The School of Nursing’s Resource Simulation Center exists to help students learn what to say, what to ask, how to respond.
“I could talk the paint off the walls,” said Haaf, now on the staff at the University of Maryland Medical Center in Baltimore. “I can hold a conversation with anyone or anything. But being able to work with the devices and the actors made it that much more realistic and much easier for students who couldn’t talk to a manikin. It makes our school unique in that way and makes us that much better nurses.”
None of this machinery was in Cowperthwait’s Plan A when she joined UD’s faculty in 2006 after 28 years as an emergency-room nurse. But innovation happens. “It’s really good to get nurses and engineers together,” Cowperthwait said. Add the theatre students and you have “beautiful, beautiful synergy” and a great environment for innovative ideas and solutions.
For expertise in design, manufacturing, business practice and marketing, she worked with mechanical engineering students and faculty, including Jenni Buckley and Liyun Wang of the College of Engineering, and had guidance from Joy Goswami, assistant director of the Tech Transfer Center in OEIP, in addition to UD’s Horn Program in Entrepreneurship, the Delaware Biotechnology Institute and the Alfred Lerner College of Business and Economics.
Since Avkin’s launch in 2016, the back room of its New Castle, Delaware, headquarters has morphed into a small-but-intriguing makerspace, where rubber tubing and bits of silicon, razor knives, bubble wrap and assorted adhesives are stocked beside red dyes, hypodermic needles and a plastic tub used when cooking up synthetic blood.

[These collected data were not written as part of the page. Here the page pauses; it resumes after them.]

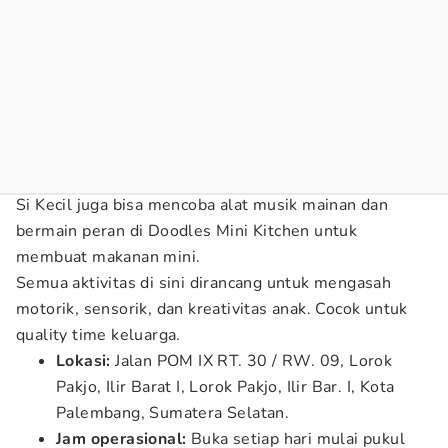
Si Kecil juga bisa mencoba alat musik mainan dan
bermain peran di Doodles Mini Kitchen untuk
membuat makanan mini.
Semua aktivitas di sini dirancang untuk mengasah
motorik, sensorik, dan kreativitas anak. Cocok untuk
quality time keluarga.
Lokasi:
Jalan POM IX RT. 30 / RW. 09, Lorok
Pakjo, Ilir Barat I, Lorok Pakjo, Ilir Bar. I, Kota
Palembang, Sumatera Selatan.
Jam operasional:
Buka setiap hari mulai pukul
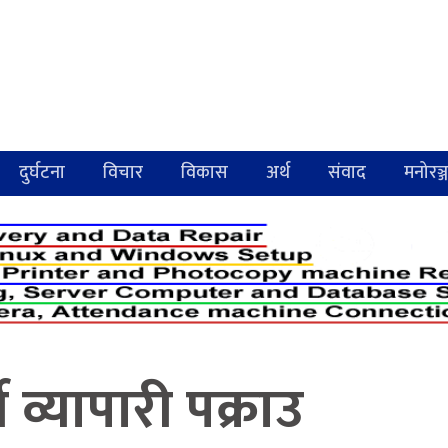
दुर्घटना
विचार
विकास
अर्थ
संवाद
मनोरञ्
े व्यापारी पक्राउ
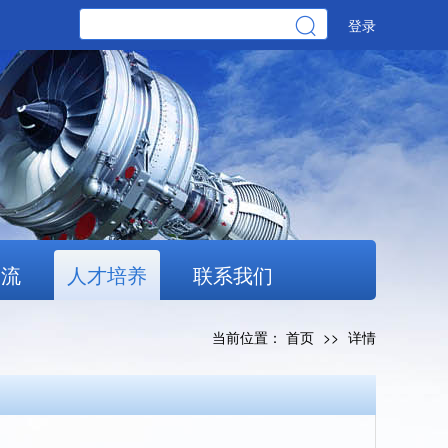
登录
交流
人才培养
联系我们
当前位置：
首页
>>
详情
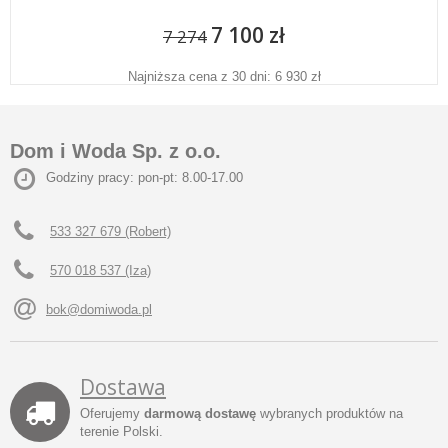
7 100 zł
7 274
Najniższa cena z 30 dni: 6 930 zł
Dom i Woda Sp. z o.o.
Godziny pracy: pon-pt: 8.00-17.00
533 327 679 (Robert)
570 018 537 (Iza)
bok@domiwoda.pl
Dostawa
Oferujemy
darmową dostawę
wybranych produktów na
terenie Polski.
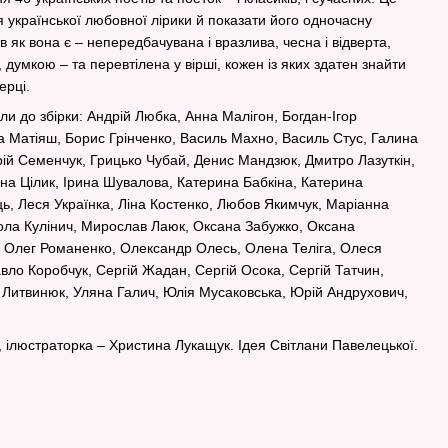
 української любовної лірики й показати його одночасну
в як вона є – непередбачувана і вразлива, чесна і відверта,
, думкою – та перевтілена у вірші, кожен із яких здатен знайти
ерці.
шли до збірки: Андрій Любка, Анна Малігон, Богдан-Ігор
а Матіяш, Борис Грінченко, Василь Махно, Василь Стус, Галина
рій Семенчук, Грицько Чубай, Денис Мандзюк, Дмитро Лазуткін,
ина Цілик, Ірина Шувалова, Катерина Бабкіна, Катерина
ь, Леся Українка, Ліна Костенко, Любов Якимчук, Маріанна
ола Кулінич, Мирослав Лаюк, Оксана Забужко, Оксана
 Олег Романенко, Олександр Олесь, Олена Теліга, Олеся
ло Коробчук, Сергій Жадан, Сергій Осока, Сергій Татчин,
 Литвинюк, Уляна Галич, Юлія Мусаковська, Юрій Андрухович,
 ілюстраторка – Христина Лукащук. Ідея Світлани Павелецької.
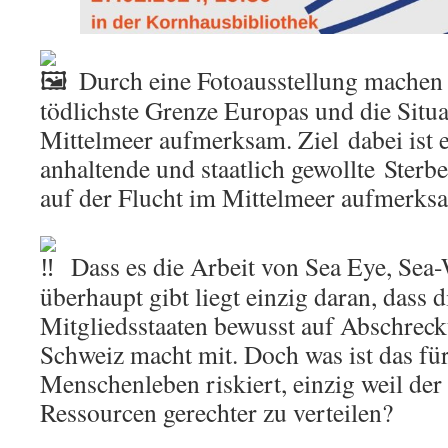
Durch eine Fotoausstellung machen w
tödlichste Grenze Europas und die Situ
Mittelmeer aufmerksam. Ziel dabei ist e
anhaltende und staatlich gewollte Ster
auf der Flucht im Mittelmeer aufmerks
Dass es die Arbeit von Sea Eye, Sea-
überhaupt gibt liegt einzig daran, dass 
Mitgliedsstaaten bewusst auf Abschreck
Schweiz macht mit. Doch was ist das für 
Menschenleben riskiert, einzig weil de
Ressourcen gerechter zu verteilen?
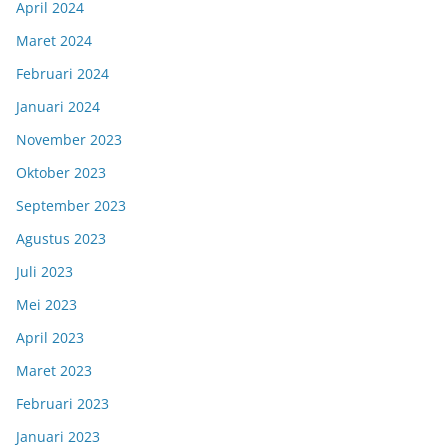
April 2024
Maret 2024
Februari 2024
Januari 2024
November 2023
Oktober 2023
September 2023
Agustus 2023
Juli 2023
Mei 2023
April 2023
Maret 2023
Februari 2023
Januari 2023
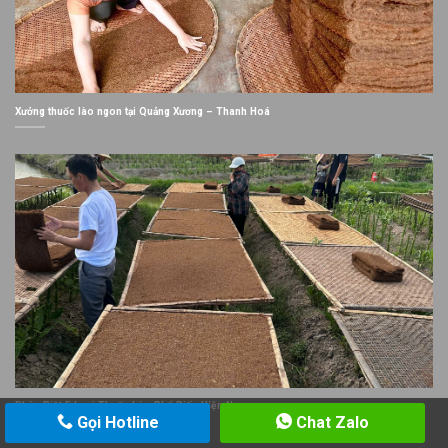
Xưởng thuốc lào ngon tại Quảng Xương – Thanh Hoá
Phân Biệt 5 Loại Thuốc Lào Phổ Biến Hiện Nay
Gọi Hotline
Chat Zalo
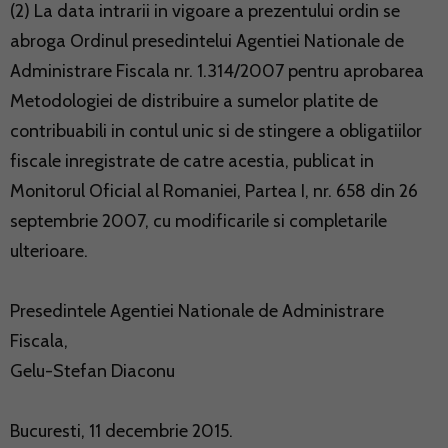
(2) La data intrarii in vigoare a prezentului ordin se
abroga Ordinul presedintelui Agentiei Nationale de
Administrare Fiscala nr. 1.314/2007 pentru aprobarea
Metodologiei de distribuire a sumelor platite de
contribuabili in contul unic si de stingere a obligatiilor
fiscale inregistrate de catre acestia, publicat in
Monitorul Oficial al Romaniei, Partea I, nr. 658 din 26
septembrie 2007, cu modificarile si completarile
ulterioare.
Presedintele Agentiei Nationale de Administrare
Fiscala,
Gelu-Stefan Diaconu
Bucuresti, 11 decembrie 2015.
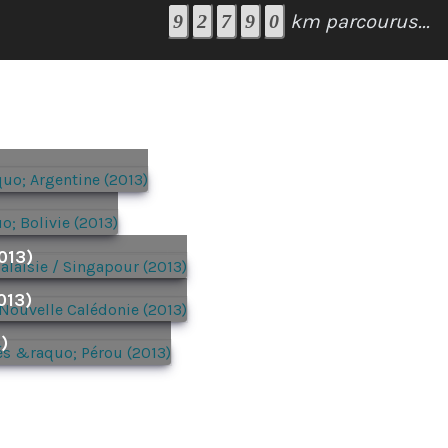
km parcourus...
2013)
013)
)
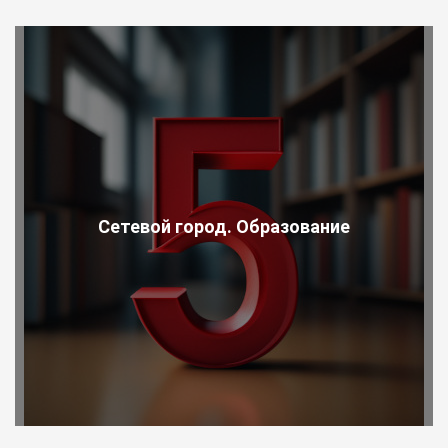
Сетевой город. Образование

It now has seven full-time employees and five part-timers. “We see our relationship with the University as not ending,” Cowperthwait said. “We will always start our product development through the University’s senior design program. The company’s founders believe in education and there is a symbiotic relationship. We have theatre, nursing and engineering students working together—where does that even happen? We will keep innovating and moving forward.” And patients and their caregivers will reap the rewards.